### DESCRIPTION OF THE TASK:
Your output should be everything below from the line containing "The Big Peg" down to the line containing "Myself or Should I Hire a Pro?", both ends included, copied exactly, with pictures left out.
:::::
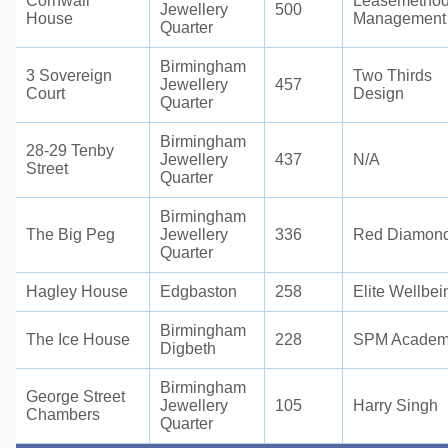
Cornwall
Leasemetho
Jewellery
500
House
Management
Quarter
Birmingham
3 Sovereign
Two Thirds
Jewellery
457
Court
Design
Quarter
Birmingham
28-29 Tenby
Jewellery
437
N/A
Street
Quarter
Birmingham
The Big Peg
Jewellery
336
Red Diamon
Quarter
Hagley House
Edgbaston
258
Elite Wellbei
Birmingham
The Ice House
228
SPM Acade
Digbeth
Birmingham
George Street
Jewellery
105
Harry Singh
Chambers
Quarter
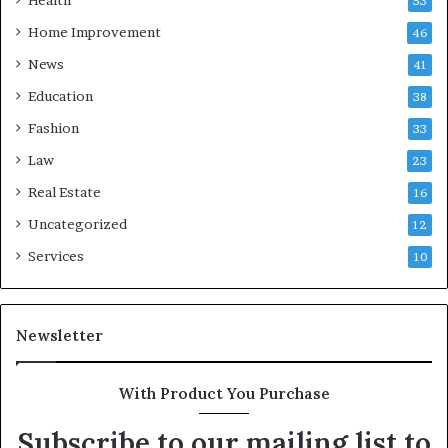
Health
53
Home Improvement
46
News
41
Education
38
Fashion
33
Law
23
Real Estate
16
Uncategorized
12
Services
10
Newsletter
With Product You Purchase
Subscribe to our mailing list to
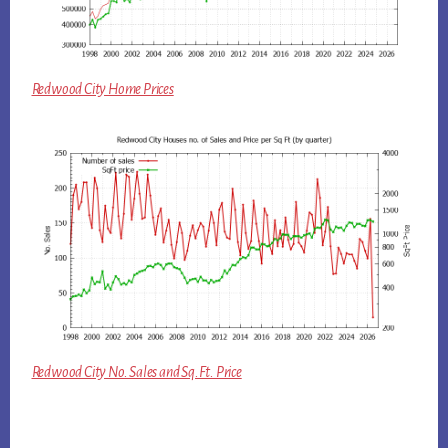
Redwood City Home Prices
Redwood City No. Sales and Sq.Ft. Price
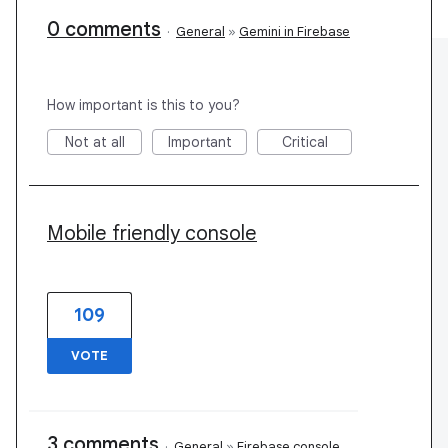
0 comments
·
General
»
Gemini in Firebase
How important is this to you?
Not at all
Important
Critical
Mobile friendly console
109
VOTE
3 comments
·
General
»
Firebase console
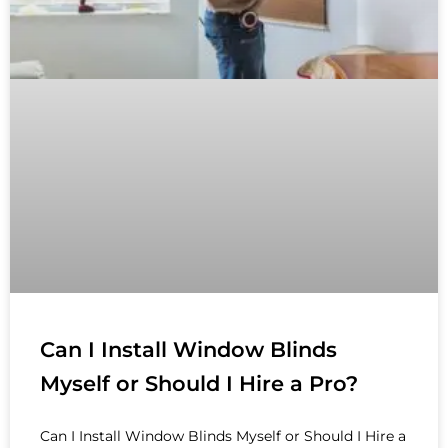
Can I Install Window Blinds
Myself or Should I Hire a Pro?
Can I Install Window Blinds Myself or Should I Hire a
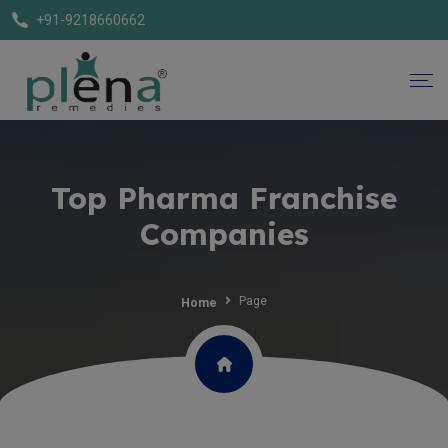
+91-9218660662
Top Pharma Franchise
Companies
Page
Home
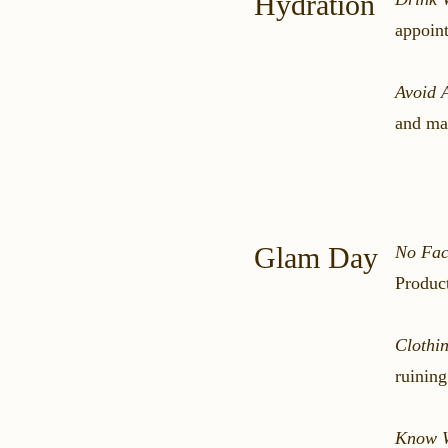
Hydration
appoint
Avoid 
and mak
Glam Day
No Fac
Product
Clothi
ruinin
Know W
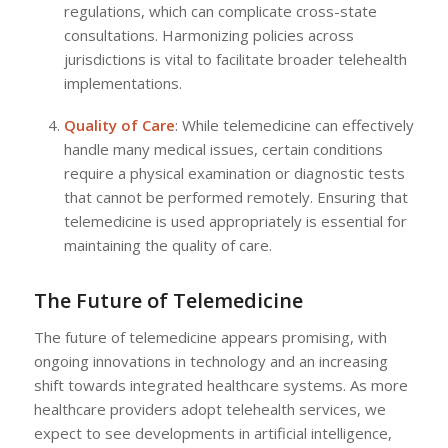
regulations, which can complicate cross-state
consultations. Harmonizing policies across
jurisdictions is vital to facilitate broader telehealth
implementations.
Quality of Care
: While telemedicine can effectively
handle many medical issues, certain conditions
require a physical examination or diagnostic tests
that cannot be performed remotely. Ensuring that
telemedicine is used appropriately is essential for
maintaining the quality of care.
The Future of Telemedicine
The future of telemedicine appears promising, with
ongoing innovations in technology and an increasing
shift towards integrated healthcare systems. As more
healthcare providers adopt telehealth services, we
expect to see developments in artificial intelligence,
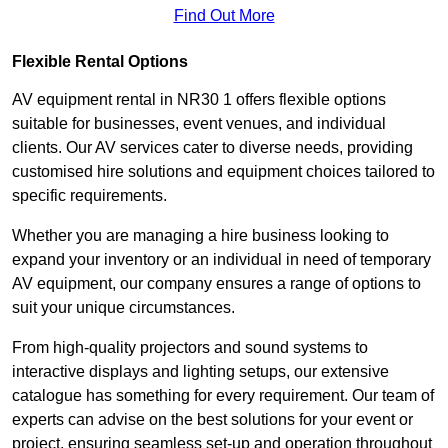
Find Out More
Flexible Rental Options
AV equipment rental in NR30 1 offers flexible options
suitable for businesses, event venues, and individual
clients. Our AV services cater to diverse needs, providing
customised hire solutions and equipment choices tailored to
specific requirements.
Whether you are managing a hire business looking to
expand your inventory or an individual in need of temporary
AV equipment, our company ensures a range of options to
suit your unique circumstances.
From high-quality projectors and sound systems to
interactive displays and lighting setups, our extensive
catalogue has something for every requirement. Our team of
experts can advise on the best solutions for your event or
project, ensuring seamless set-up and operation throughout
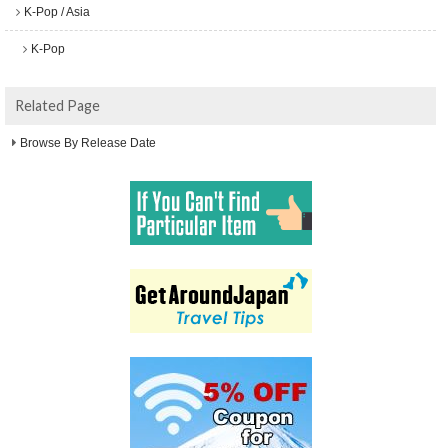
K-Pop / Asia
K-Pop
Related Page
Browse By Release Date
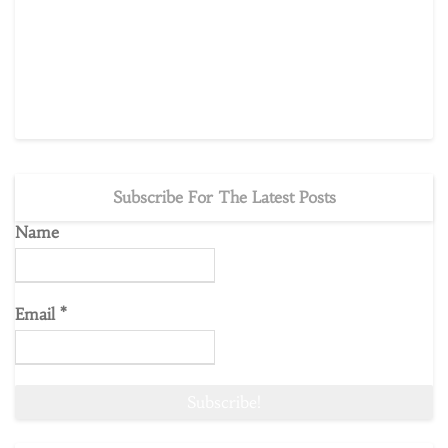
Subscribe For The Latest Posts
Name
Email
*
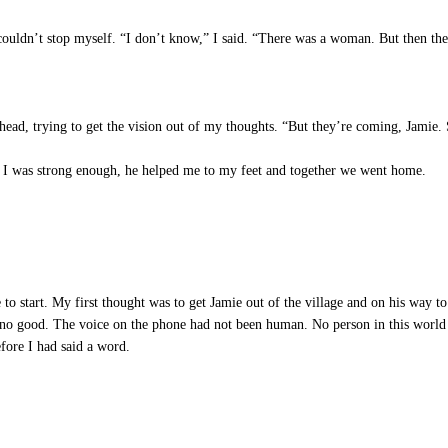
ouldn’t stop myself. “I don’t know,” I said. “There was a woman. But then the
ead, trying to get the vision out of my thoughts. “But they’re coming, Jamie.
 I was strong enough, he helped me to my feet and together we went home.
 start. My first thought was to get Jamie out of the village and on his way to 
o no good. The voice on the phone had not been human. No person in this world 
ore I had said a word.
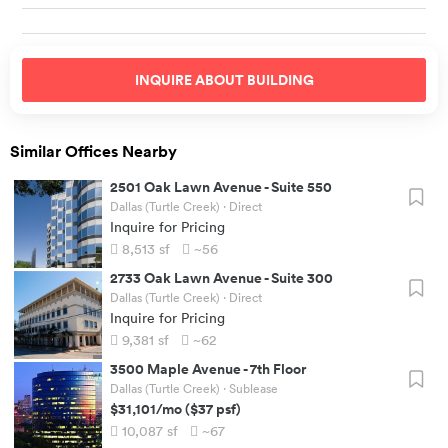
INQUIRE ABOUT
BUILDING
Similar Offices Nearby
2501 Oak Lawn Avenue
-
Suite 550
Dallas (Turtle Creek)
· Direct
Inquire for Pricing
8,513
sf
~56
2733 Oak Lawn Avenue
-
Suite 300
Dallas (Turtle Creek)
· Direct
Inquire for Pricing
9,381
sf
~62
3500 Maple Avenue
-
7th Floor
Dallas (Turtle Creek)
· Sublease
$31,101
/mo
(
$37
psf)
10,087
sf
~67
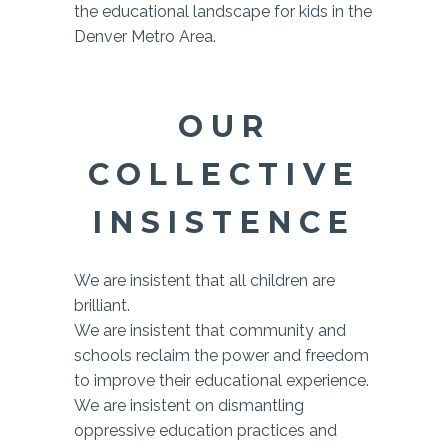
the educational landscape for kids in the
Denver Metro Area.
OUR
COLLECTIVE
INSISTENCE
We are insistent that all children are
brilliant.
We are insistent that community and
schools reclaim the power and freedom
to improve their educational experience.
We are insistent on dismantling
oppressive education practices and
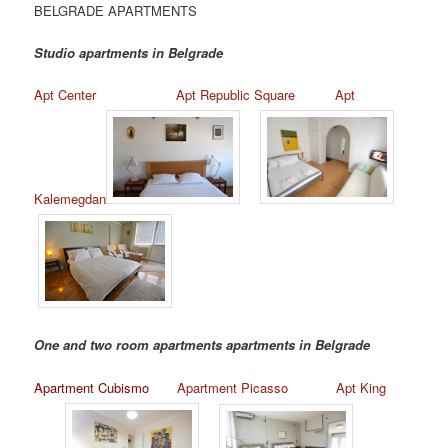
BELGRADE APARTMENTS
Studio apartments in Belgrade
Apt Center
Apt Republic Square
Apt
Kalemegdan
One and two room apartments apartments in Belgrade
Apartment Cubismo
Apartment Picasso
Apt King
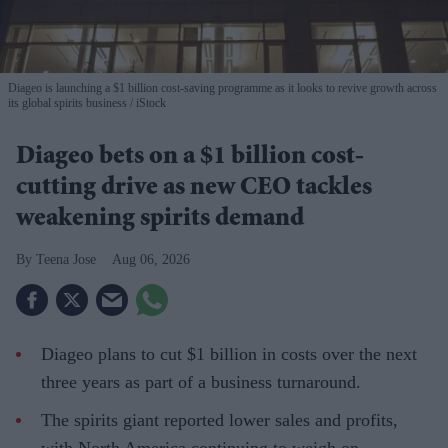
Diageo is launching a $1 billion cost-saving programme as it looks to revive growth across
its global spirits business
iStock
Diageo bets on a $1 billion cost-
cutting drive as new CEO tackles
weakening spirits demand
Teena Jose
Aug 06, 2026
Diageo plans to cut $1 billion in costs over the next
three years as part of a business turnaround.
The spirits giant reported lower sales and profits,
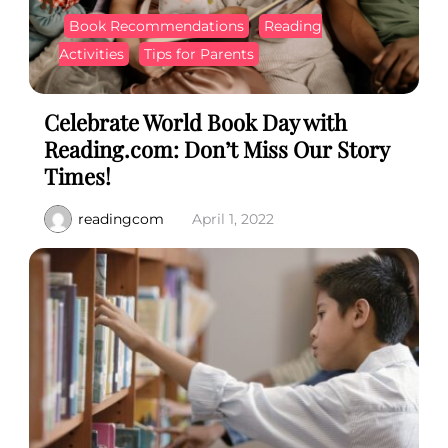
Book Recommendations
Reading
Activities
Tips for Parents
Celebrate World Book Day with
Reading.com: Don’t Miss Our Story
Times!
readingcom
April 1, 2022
:::::
### TASK ANSWER:
The Big Peg
Jewellery
336
Red Diamon
Quarter
Hagley House
Edgbaston
258
Elite Wellbei
Birmingham
The Ice House
228
SPM Acade
Digbeth
Birmingham
George Street
Jewellery
105
Harry Singh
Chambers
Quarter
Health
53
Home Improvement
46
News
41
Education
38
Fashion
33
Law
23
Real Estate
16
Uncategorized
12
Services
10
Newsletter
With Product You Purchase
Subscribe to our mailing list to
Redwood City Home Prices
Redwood City No. Sales and Sq.Ft. Price
0 comments
·
General
»
Gemini in Firebase
How important is this to you?
Not at all
Important
Critical
Mobile friendly console
109
VOTE
3 comments
·
General
»
Firebase console
Can I Install Window Blinds
Myself or Should I Hire a Pro?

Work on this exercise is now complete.